Elsevier

Neural Networks

Volume 122, February 2020, Pages 395-406
Neural Networks

2019 Special Issue
Simultaneously learning affinity matrix and data representations for machine fault diagnosis

https://doi.org/10.1016/j.neunet.2019.11.007Get rights and content

Abstract

Recently, preserving geometry information of data while learning representations have attracted increasing attention in intelligent machine fault diagnosis. Existing geometry preserving methods require to predefine the similarities between data points in the original data space. The predefined affinity matrix, which is also known as the similarity matrix, is then used to preserve geometry information during the process of representations learning. Hence, the data representations are learned under the assumption of a fixed and known prior knowledge, i.e., similarities between data points. However, the assumed prior knowledge is difficult to precisely determine the real relationships between data points, especially in high dimensional space. Also, using two separated steps to learn affinity matrix and data representations may not be optimal and universal for data classification. In this paper, based on the extreme learning machine autoencoder (ELM-AE), we propose to learn the data representations and the affinity matrix simultaneously. The affinity matrix is treated as a variable and unified in the objective function of ELM-AE. Instead of predefining and fixing the affinity matrix, the proposed method adjusts the similarities by taking into account its capability of capturing the geometry information in both original data space and non-linearly mapped representation space. Meanwhile, the geometry information of original data can be preserved in the embedded representations with the help of the affinity matrix. Experimental results on several benchmark datasets demonstrate the effectiveness of the proposed method, and the empirical study also shows it is an efficient tool on machine fault diagnosis.

Introduction

Machine fault diagnosis, as a critical component of predictive maintenance, aims to monitor machine health conditions from collected sensor data, e.g., using vibration data collected by accelerometers to determine the health condition of motors (Li, Chow, Tipsuwan, & Hung, 2000). The condition monitoring system, with multiple sensors, is designed to collect real-time data and inspect the health conditions of the machines, and the system acquires a large amount of data. Generally, the sensory data is collected much faster than it is analyzed manually by diagnosticians. Therefore, machine learning techniques are widely used to build intelligent fault diagnosis systems and monitor machine health conditions.

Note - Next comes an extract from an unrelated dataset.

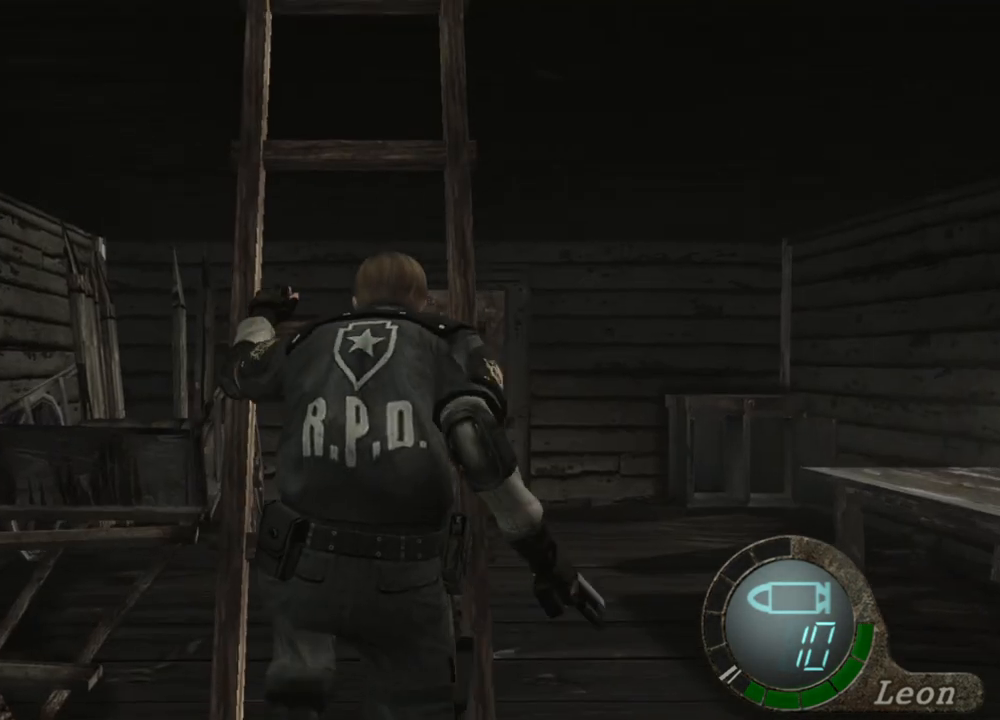
{"keys": [], "mouse": [], "events": []}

Machine learning techniques require a carefully feature extraction before they can well monitor machine health conditions. Data representations, also known as features, are extracted from sensory data to remove the redundant information and retain the relevant information. For example, Samanta and Al-Balushi (2003) extracted statistical features, e.g., root mean square, kurtosis, and skewness, from time-domain sensory data. Moreover, Al-Badour, Sunar, and Cheded (2011) used the wavelet transform to extract features from the time–frequency domain of original data, and Zhong, Wong, and Yang (2018) used intrinsic mode functions, which are extracted by using empirical mode decomposition, as the features for further machine health conditions monitoring. However, manual feature extraction requires expert domain knowledge and can be labor-intensive.

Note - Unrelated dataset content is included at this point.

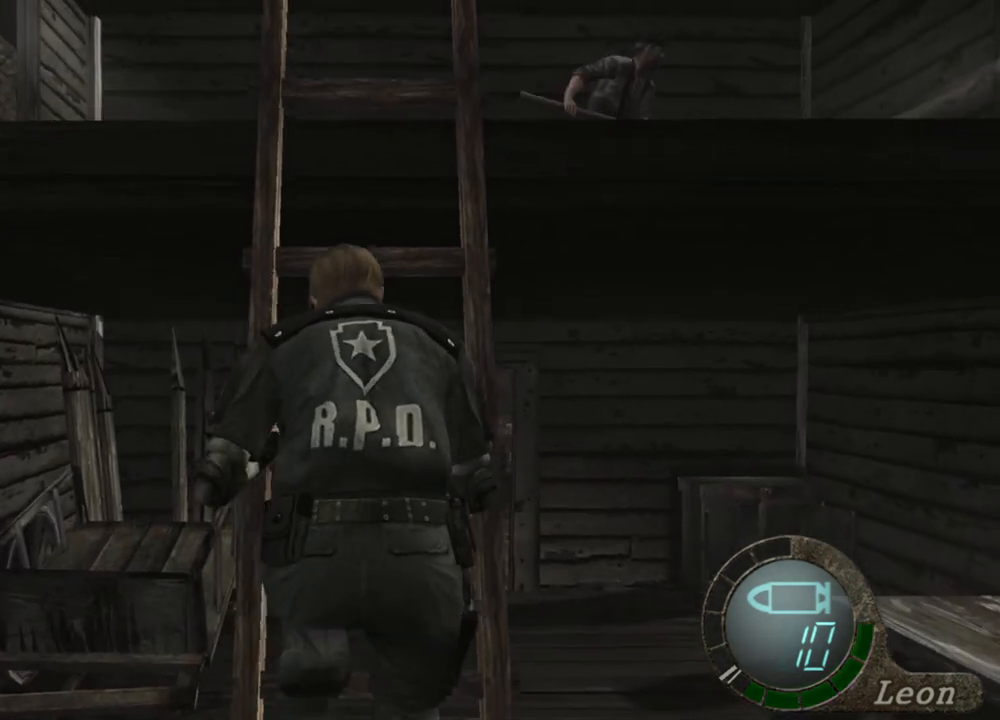
{"keys": [], "mouse": [], "events": []}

Representation learning techniques are developed to overcome the weakness of manual feature extraction since they are designed to learn data representations automatically from raw data. For example, the convolutional neural network (CNN) (Krizhevsky, Sutskever, & Hinton, 2012) applies multiple learnable filters on the data points to learn data representations. Ince, Kiranyaz, Eren, Askar, and Gabbouj (2016) applied a 1-D CNN to learn data representations and monitor the machine health conditions concurrently. Autoencoder (AE) (Rumelhart, Hinton, & Williams, 1985) learns data representations by reconstructing the original data points from its embedded representation. Hierarchical representations can be obtained by stacking AEs to form a deep structure, stacked AE (SAE). Lu, Wang, Qin, and Ma (2017) used SAE and the stacked denoising autoencoder (SDA) to learn data representations from the original vibration data of motors. These algorithms do not consider the geometry information, which is an important property of representations, between data points.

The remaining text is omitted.